▸ **DATA UNDER STUDY**
# # #
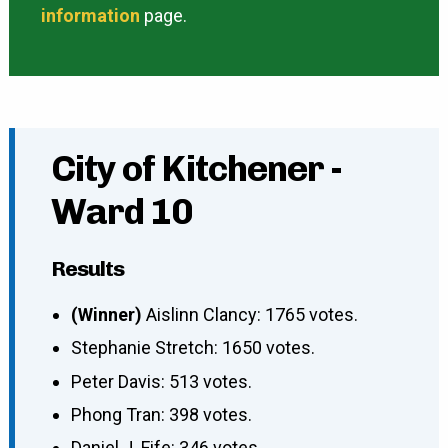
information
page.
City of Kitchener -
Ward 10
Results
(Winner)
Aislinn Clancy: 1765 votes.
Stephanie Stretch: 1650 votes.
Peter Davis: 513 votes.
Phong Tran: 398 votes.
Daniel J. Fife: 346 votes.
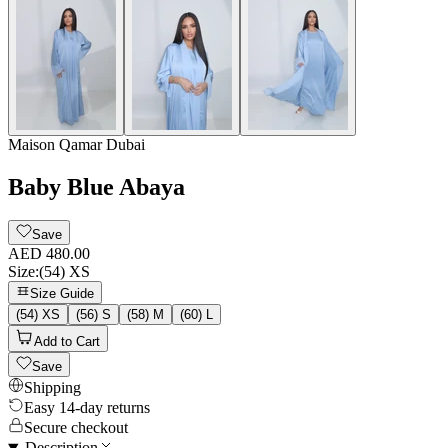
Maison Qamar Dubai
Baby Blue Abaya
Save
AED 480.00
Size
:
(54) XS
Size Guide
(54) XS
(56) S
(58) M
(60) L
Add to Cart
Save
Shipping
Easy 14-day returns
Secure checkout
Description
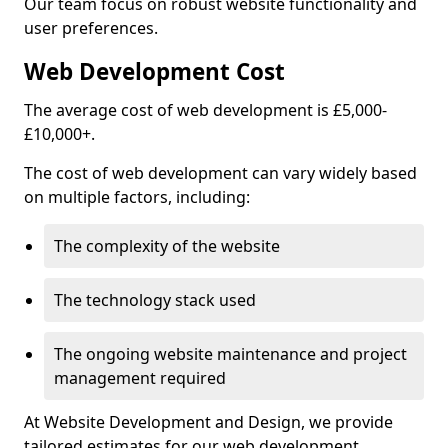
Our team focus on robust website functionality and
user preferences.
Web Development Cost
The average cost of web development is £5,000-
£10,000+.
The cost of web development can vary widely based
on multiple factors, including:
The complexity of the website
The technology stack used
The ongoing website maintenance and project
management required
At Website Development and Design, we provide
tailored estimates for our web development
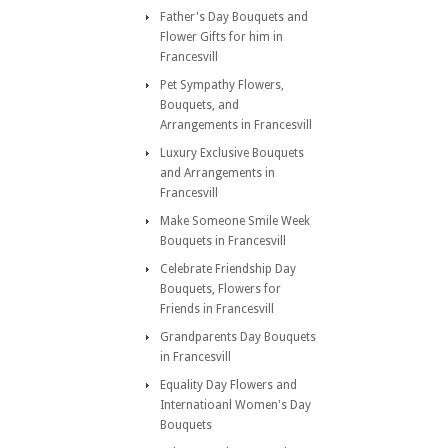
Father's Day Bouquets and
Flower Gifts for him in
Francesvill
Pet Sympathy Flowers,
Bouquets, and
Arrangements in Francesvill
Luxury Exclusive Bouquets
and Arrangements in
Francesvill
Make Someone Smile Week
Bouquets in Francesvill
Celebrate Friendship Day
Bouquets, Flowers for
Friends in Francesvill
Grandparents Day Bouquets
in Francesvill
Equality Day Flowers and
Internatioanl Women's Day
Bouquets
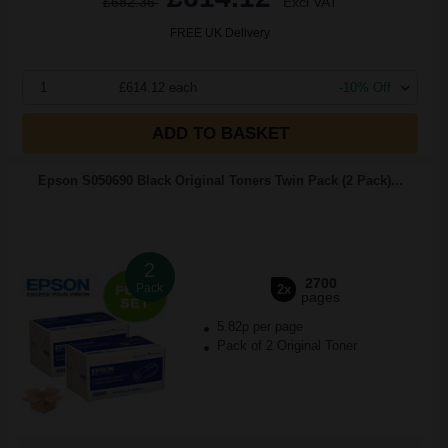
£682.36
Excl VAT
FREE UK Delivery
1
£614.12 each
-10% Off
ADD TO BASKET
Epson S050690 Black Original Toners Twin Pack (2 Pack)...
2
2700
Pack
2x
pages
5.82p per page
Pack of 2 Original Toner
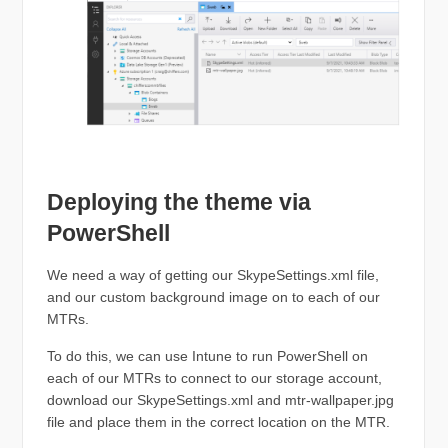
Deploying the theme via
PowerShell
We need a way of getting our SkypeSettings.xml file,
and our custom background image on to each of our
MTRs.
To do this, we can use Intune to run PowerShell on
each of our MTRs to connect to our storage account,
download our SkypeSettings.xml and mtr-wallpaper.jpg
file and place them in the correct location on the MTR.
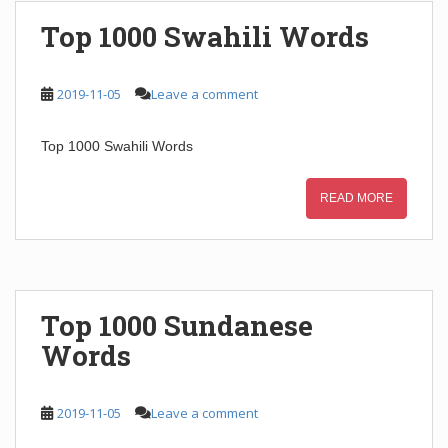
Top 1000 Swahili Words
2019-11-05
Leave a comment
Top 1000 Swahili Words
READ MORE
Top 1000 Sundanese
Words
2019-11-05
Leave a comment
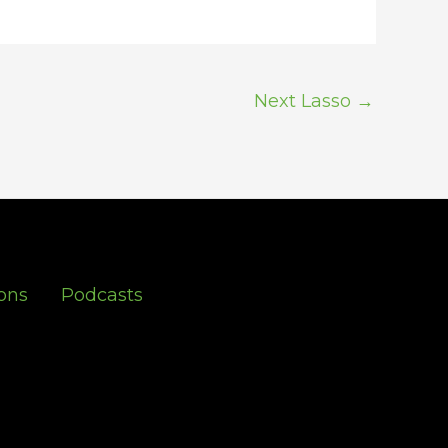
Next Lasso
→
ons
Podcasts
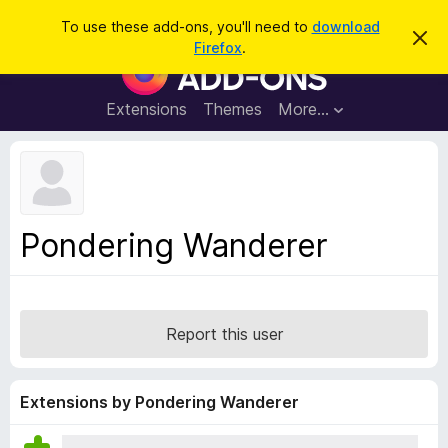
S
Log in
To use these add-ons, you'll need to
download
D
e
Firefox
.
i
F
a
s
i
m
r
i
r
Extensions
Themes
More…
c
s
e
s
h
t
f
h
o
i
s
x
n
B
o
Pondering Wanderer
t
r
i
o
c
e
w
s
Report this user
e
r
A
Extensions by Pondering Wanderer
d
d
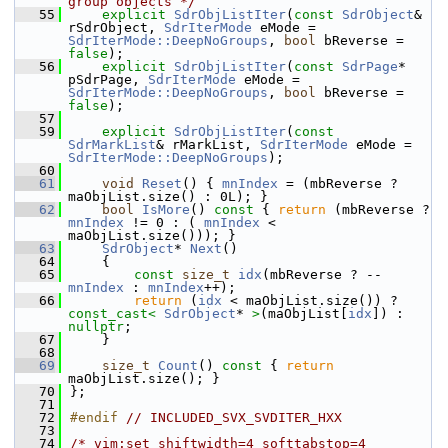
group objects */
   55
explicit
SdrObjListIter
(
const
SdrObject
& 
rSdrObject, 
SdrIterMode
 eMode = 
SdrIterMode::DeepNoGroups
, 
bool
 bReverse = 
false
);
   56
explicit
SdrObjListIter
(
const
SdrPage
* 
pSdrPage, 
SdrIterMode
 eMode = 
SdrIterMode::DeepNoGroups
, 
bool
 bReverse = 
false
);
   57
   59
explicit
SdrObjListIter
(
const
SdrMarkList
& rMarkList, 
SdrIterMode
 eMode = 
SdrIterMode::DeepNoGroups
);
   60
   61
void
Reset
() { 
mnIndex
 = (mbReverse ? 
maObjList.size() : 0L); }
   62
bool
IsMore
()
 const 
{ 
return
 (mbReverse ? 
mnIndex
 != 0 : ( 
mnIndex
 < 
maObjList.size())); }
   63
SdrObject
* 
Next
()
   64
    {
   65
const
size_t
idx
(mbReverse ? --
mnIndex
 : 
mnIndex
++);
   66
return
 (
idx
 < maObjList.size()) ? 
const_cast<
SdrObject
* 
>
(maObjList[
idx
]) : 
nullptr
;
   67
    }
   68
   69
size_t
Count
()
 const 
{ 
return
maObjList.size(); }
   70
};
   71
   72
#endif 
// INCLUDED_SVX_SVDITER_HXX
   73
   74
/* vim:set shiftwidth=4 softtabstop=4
# # #
▸ **EXERCISE REQUIREMENTS**
Retype the text of every entry above line for line, without any changes. Leave the pictures out of your answer.

▸ **ANSWER SECTION**
information
page.
City of Kitchener -
Ward 10
Results
(Winner)
Aislinn Clancy: 1765 votes.
Stephanie Stretch: 1650 votes.
Peter Davis: 513 votes.
Phong Tran: 398 votes.
Daniel J. Fife: 346 votes.
Maison Qamar Dubai
Baby Blue Abaya
Save
AED 480.00
Size
:
(54) XS
Size Guide
(54) XS
(56) S
(58) M
(60) L
Add to Cart
Save
Shipping
Easy 14-day returns
Secure checkout
Description
Our team focus on robust website functionality and
user preferences.
Web Development Cost
The average cost of web development is £5,000-
£10,000+.
The cost of web development can vary widely based
on multiple factors, including:
The complexity of the website
The technology stack used
The ongoing website maintenance and project
management required
At Website Development and Design, we provide
tailored estimates for our web development
Father's Day Bouquets and
Flower Gifts for him in
Francesvill
Pet Sympathy Flowers,
Bouquets, and
Arrangements in Francesvill
Luxury Exclusive Bouquets
and Arrangements in
Francesvill
Make Someone Smile Week
Bouquets in Francesvill
Celebrate Friendship Day
Bouquets, Flowers for
Friends in Francesvill
Grandparents Day Bouquets
in Francesvill
Equality Day Flowers and
Internatioanl Women's Day
Bouquets
£682.36
Excl VAT
FREE UK Delivery
1
£614.12 each
-10% Off
ADD TO BASKET
Epson S050690 Black Original Toners Twin Pack (2 Pack)...
2
2700
Pack
2x
pages
5.82p per page
Pack of 2 Original Toner
Deploying the theme via
PowerShell
We need a way of getting our SkypeSettings.xml file,
and our custom background image on to each of our
MTRs.
To do this, we can use Intune to run PowerShell on
each of our MTRs to connect to our storage account,
download our SkypeSettings.xml and mtr-wallpaper.jpg
file and place them in the correct location on the MTR.
Top 1000 Swahili Words
2019-11-05
Leave a comment
Top 1000 Swahili Words
READ MORE
Top 1000 Sundanese
Words
2019-11-05
Leave a comment
Next Lasso
→
ons
Podcasts
S
Log in
To use these add-ons, you'll need to
download
D
e
Firefox
.
i
F
a
s
i
m
r
i
r
Extensions
Themes
More…
c
s
e
s
h
t
f
h
o
i
s
x
n
B
o
Pondering Wanderer
t
r
i
o
c
e
w
s
Report this user
e
r
A
Extensions by Pondering Wanderer
d
d
group objects */
   55
explicit
SdrObjListIter
(
const
SdrObject
& 
rSdrObject, 
SdrIterMode
 eMode = 
SdrIterMode::DeepNoGroups
, 
bool
 bReverse = 
false
);
   56
explicit
SdrObjListIter
(
const
SdrPage
* 
pSdrPage, 
SdrIterMode
 eMode = 
SdrIterMode::DeepNoGroups
, 
bool
 bReverse = 
false
);
   57
   59
explicit
SdrObjListIter
(
const
SdrMarkList
& rMarkList, 
SdrIterMode
 eMode = 
SdrIterMode::DeepNoGroups
);
   60
   61
void
Reset
() { 
mnIndex
 = (mbReverse ? 
maObjList.size() : 0L); }
   62
bool
IsMore
()
 const 
{ 
return
 (mbReverse ? 
mnIndex
 != 0 : ( 
mnIndex
 < 
maObjList.size())); }
   63
SdrObject
* 
Next
()
   64
    {
   65
const
size_t
idx
(mbReverse ? --
mnIndex
 : 
mnIndex
++);
   66
return
 (
idx
 < maObjList.size()) ? 
const_cast<
SdrObject
* 
>
(maObjList[
idx
]) : 
nullptr
;
   67
    }
   68
   69
size_t
Count
()
 const 
{ 
return
maObjList.size(); }
   70
};
   71
   72
#endif 
// INCLUDED_SVX_SVDITER_HXX
   73
   74
/* vim:set shiftwidth=4 softtabstop=4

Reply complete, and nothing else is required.